**Exercise requirements**: Reply with one number: the count of lines in the listing that contain the string "volume".

**Records**:
—————

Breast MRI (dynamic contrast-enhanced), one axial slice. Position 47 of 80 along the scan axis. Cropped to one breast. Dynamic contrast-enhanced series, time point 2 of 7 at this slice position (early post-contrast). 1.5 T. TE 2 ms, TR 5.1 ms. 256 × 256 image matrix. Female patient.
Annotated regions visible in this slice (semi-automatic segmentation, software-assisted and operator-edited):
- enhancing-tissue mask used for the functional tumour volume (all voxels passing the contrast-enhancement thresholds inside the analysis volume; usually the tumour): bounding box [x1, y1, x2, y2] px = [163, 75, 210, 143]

—————

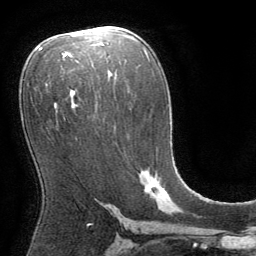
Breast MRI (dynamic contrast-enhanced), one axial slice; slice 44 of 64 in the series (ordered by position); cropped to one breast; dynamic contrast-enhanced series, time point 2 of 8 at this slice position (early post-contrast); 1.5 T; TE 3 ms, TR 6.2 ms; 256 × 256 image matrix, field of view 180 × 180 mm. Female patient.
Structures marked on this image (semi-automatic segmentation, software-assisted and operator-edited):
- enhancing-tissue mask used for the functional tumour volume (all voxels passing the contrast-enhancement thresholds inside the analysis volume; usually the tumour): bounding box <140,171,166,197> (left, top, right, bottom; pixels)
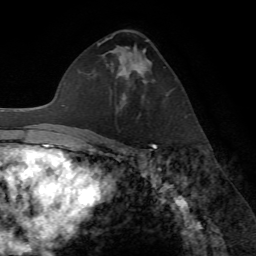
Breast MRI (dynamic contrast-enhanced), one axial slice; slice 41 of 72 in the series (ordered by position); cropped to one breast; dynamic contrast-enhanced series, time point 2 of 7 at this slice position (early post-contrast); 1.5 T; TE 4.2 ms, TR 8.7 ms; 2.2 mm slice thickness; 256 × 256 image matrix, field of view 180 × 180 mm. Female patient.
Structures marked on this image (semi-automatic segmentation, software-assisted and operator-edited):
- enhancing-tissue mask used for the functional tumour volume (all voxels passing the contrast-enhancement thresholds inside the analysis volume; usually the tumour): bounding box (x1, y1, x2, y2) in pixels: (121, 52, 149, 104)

—————

**Answer section**: 3